Sustainability in the context of learning means that we can adopt a prudent and balanced approach to the questions around the resources and structures needed to access, use, adapt and review information and knowledge. We can see that learning sustainability is not about just being cheaper and most careful with resources (although it is that too). It is about a set of associated values and methods that regard learning as a set of resources and approaches that need to be husbanded and nurtured in meaningful ways.
This sustainable culture of learning has much to offer a troubled and transforming world. It sees that the means of production and distribution of knowledge and information can be vastly improved through the use of advanced technologies. It means that storage and retrieval systems (especially within the sphere of emerging cloud computing technologies) can be instant and virtually free. It recognizes that systems of learning which are open and accessible to all are no longer the preserve of guardians of knowledge or keepers of the keys. They are systems which are transparent, enriching and part of a balanced environment of mutual respect between the various stakeholders of the learning process.
Business models, schooling systems, training models, pedagogic processes and structures are all transformed by ICT driven approaches to access to information and knowledge resources in the digital world. All this reinforces a clear and emerging fact. Sustainability and the openness that permeates it underscore new creative patterns of collaborative creativity, connectivity and access.

A sustainable approach to learning means that real needs are factored in from the outset, related to external requirements and then embedded in a matrix of technological support and maintained motivation so that autonomous learning and skill acquisition can occur.

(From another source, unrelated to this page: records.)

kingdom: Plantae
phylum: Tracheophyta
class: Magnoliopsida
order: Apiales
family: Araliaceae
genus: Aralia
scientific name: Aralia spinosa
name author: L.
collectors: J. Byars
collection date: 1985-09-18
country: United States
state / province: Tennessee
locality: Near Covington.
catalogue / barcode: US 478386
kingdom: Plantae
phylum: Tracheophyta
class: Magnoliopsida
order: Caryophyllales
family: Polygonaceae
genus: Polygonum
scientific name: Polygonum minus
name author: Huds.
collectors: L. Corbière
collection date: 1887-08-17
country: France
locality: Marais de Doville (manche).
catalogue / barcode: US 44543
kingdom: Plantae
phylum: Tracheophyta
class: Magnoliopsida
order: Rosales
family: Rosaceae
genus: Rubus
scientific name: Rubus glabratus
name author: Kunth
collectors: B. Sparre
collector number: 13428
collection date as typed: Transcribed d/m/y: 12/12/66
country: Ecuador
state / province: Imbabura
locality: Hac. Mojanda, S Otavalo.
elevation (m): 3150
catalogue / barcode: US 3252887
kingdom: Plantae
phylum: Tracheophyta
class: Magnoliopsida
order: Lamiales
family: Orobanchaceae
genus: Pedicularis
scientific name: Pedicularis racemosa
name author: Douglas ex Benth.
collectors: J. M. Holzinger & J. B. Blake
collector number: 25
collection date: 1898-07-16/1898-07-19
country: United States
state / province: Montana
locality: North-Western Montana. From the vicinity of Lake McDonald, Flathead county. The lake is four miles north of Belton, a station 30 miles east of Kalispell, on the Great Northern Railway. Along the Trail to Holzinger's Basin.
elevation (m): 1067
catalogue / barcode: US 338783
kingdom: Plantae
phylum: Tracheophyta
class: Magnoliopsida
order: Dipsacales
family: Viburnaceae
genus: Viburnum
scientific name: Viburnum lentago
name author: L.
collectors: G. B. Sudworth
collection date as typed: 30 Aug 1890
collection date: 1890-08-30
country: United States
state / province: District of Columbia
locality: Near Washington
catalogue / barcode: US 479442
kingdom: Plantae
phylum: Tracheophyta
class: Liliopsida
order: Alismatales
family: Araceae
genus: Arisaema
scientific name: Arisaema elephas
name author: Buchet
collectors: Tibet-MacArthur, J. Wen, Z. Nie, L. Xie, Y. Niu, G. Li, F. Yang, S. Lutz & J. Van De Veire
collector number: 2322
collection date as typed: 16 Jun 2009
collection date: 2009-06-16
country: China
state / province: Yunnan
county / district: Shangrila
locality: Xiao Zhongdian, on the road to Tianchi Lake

So in the current climate of crisis and uncertainty, a move towards sustainability and learning might allow us new dimensions of vision and space where we can look at longer term performance, and embedded best practice. The move from a static and linear model (so deeply engrained in our conceptual mindsets) toward a rhizomatic model of learning that addresses things in a new way may offer a solution.
Dave Cormier wrote in 2006 that
A rhizomatic plant has no center and no defined boundary; rather, it is made up of a number of semi-independent nodes, each of which is capable of growing and spreading on its own, bounded only by the limits of its habitat. In the rhizomatic view, knowledge can only be negotiated, and the contextual, collaborative learning experience shared by constructivist and connectivist pedagogies is a social as well as a personal knowledge-creation process with mutable goals and constantly negotiated premises.
This is a fine metaphor. Sustainability may be a critical element in evaluating the kind of learning we now need in security contexts. At a time of crisis this makes sense. But in the longer term it would seem to be the only way to meet the challenges of a multidimensional and ever-transforming globalized environment.